With the advent of effective antiretrovirals, I finally acquired a second life. At that time, many colleagues still considered it as unethical to assist a woman with HIV to become pregnant. I found help and we set up an expert meeting to draft the first guidelines for HIV-discordant couples who wish to have children. As a result, I found help and a dream came true, Kianosh and Arman. Ten years later, it sounds bizarre that we once felt that women with HIV should not have children. However, in Germany, people with HIV are still not allowed to adopt children and in many countries women with HIV are still sterilized
Gazing at the Obama family during the White House Easter egg hunt through a camera lens, the twins told me how much they missed their father. Dad was deported from the U.S. because of my HIV status, two days after President Obama announced on October 30, 2009 that the U.S. HIV Travel and Immigration Ban will be lifted. A stamp on my passport equates me with a criminal inadmissible to the U.S. and my HIV status is public, stored in the computer database available to the fingertip of any immigration officer as soon as my fingerprint is checked at US entry. My HIV diagnosis is about as old as the HIV ban, born in an attempt of governmental disease control. In 1987, in a climate of panic and homophobia, when AIDS was a death sentence and people feared they could contract HIV from casual contact, the US Health and Human Services Department added HIV to the list of exclusionary "communicable diseases of public health significance" barring people with HIV from immigrating, travelling to, or transiting through the US and implemented mandatory HIV testing for all immigrants.

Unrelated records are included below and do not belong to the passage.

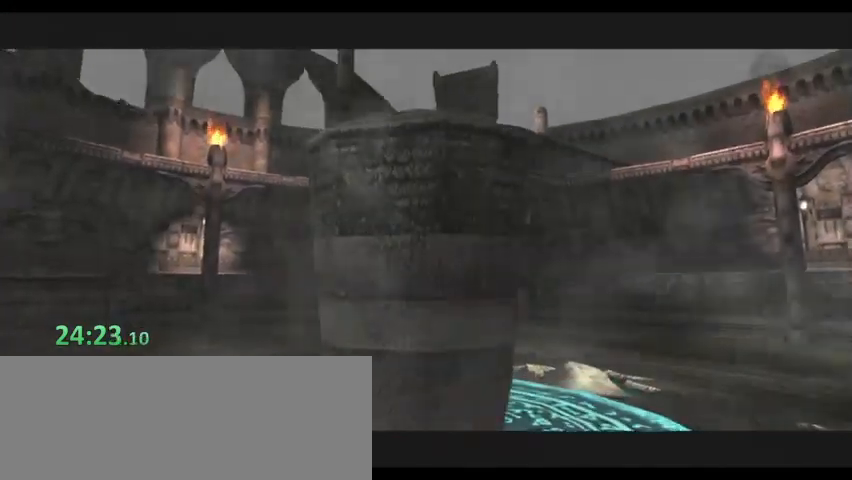
{"keys": [], "events": []}
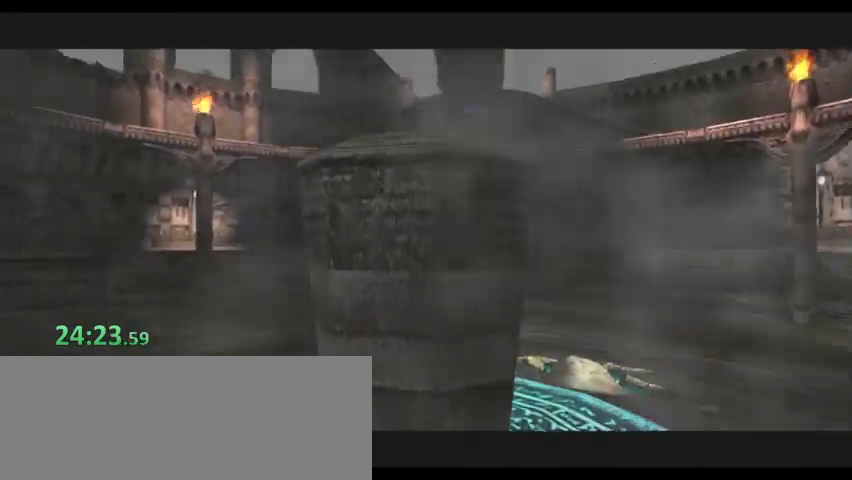
{"keys": [], "events": []}
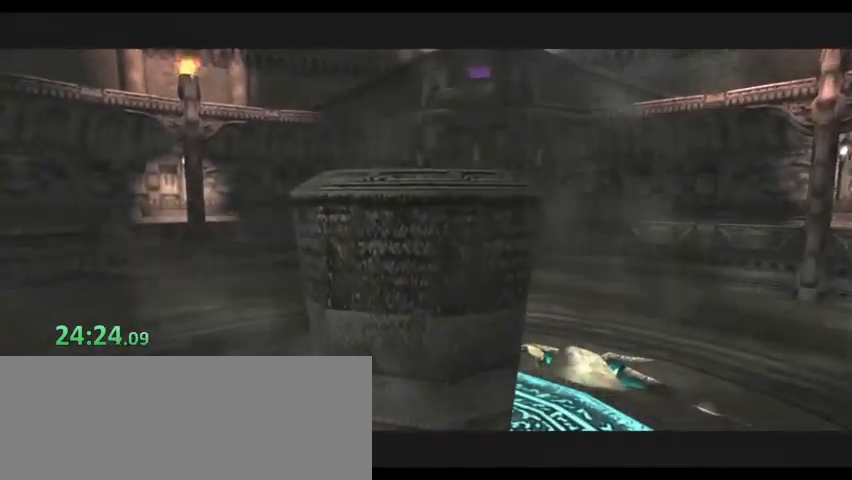
{"keys": [], "events": []}
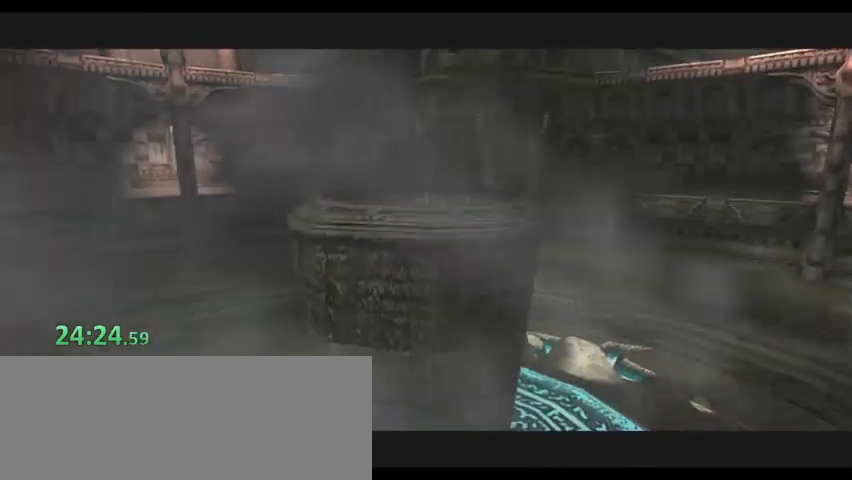
{"keys": ["d", "w"], "events": [[433, "w", "down"], [467, "d", "down"]]}
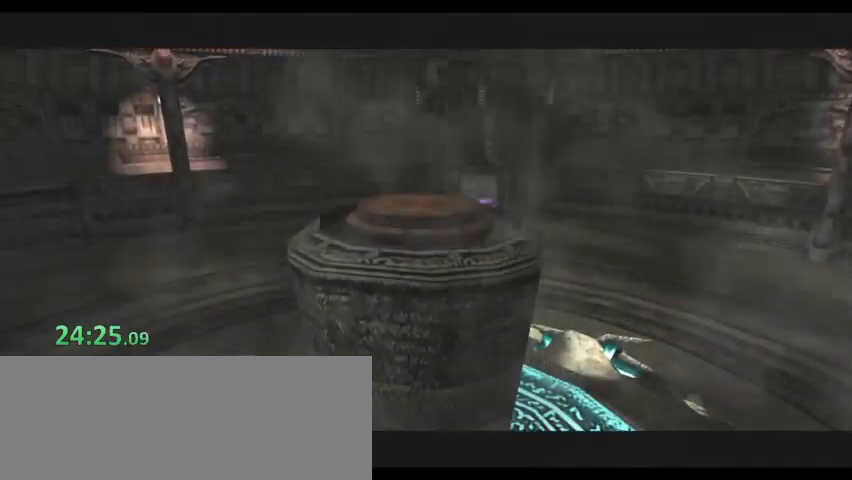
{"keys": ["d", "w"], "events": []}
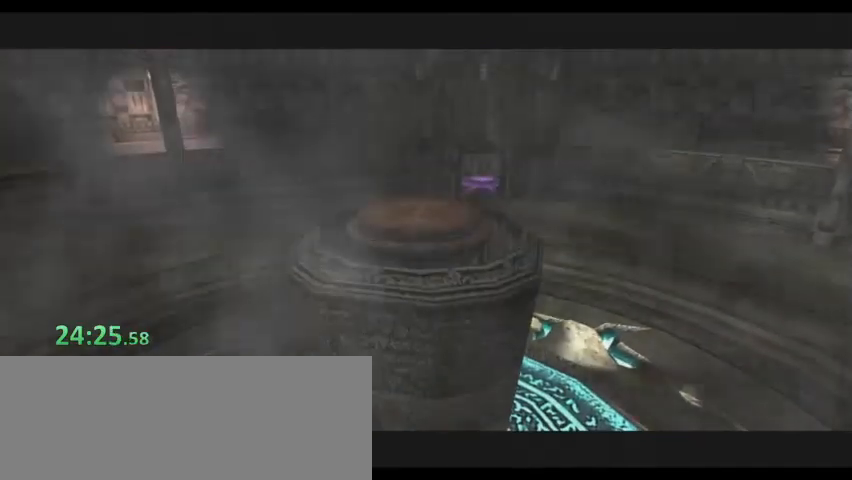
{"keys": ["d", "w"], "events": []}
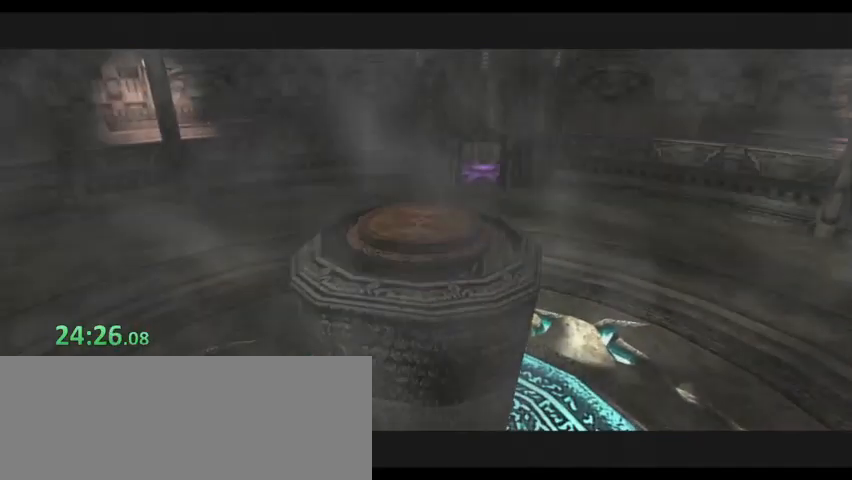
{"keys": ["d", "w"], "events": []}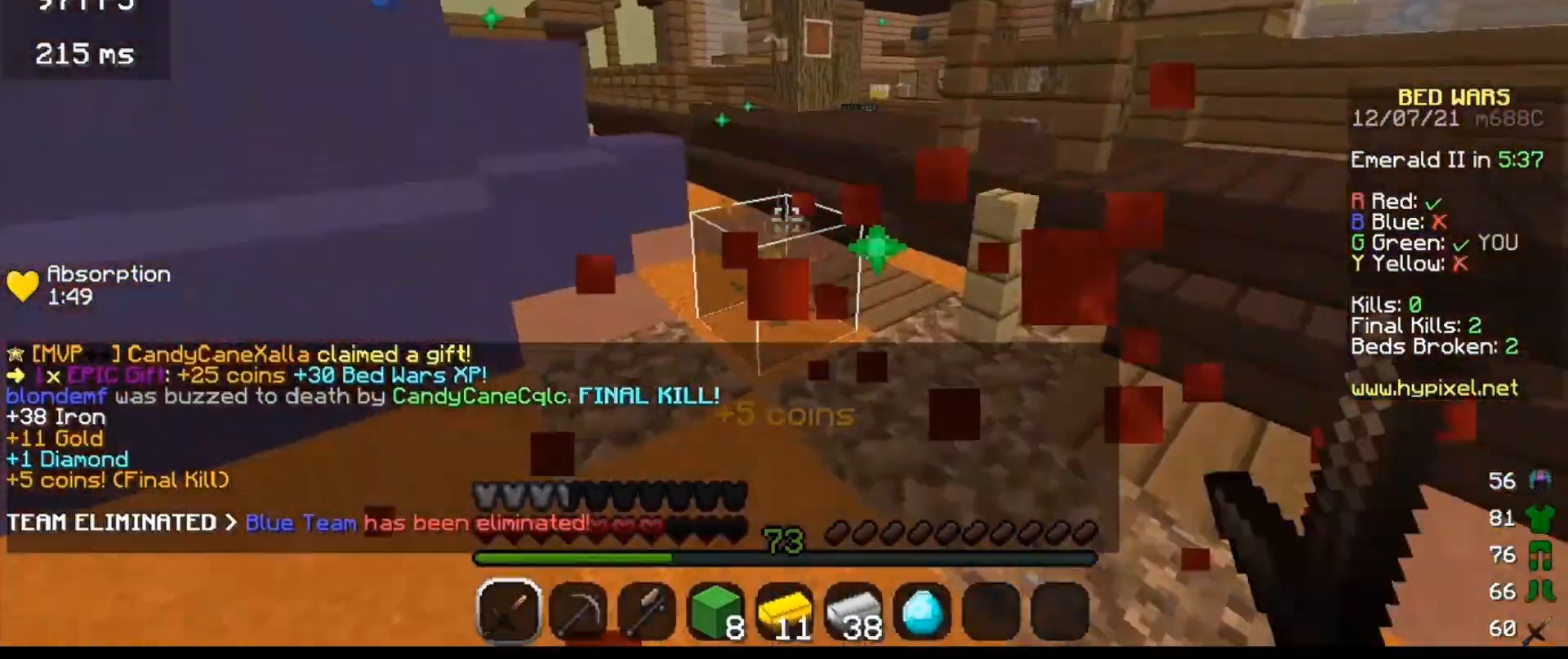
Gameplay with keyboard; each line is a JSON object with the keys held at the frame after it. "events" lists presses ("down") and releases ("up") of "a", "d", "s" and "w" between this image and that frame as [ms after this image, input, new state], when the widget could be followed in between. No other keys are recorded. Mouse input is not recorded.
{"keys": ["w"], "events": []}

Nine years ago, I challenged the US Embassy in Berlin by voluntarily disclosing my HIV status and applying for a US visa. To my surprise, the immigration officer explained that she would not discriminate against people with HIV, granted me an HIV waiver even though I did not qualify for the criteria, and asked me to go to the US to try to change the law. Working in the coalition to lift the ban at the Toronto AIDS Conference in 2006, was the last time I was able to leave the US and re-enter. Interestingly, the first part of my self-petition for a “green card” was immediately approved because being an HIV-positive academic was recognized as an extraordinary ability of national interest. However, my adjustment of status was finally denied in May 2009 because I am HIV-positive. Without pro-bono help of the HIV Law Project and the Weil, Gotshal & Manges law firm we would have been deported. After two decades of global human rights movement of thousands of AIDS advocates, the HIV ban is now history.
Today, my alarm bells ring when I hear slogans calling for “seek, test, and treat”. Under certain governments, these new methods of disease control may end up in the next holocaust rather than putting an end to the AIDS epidemic. I hope that one day AIDS will become history.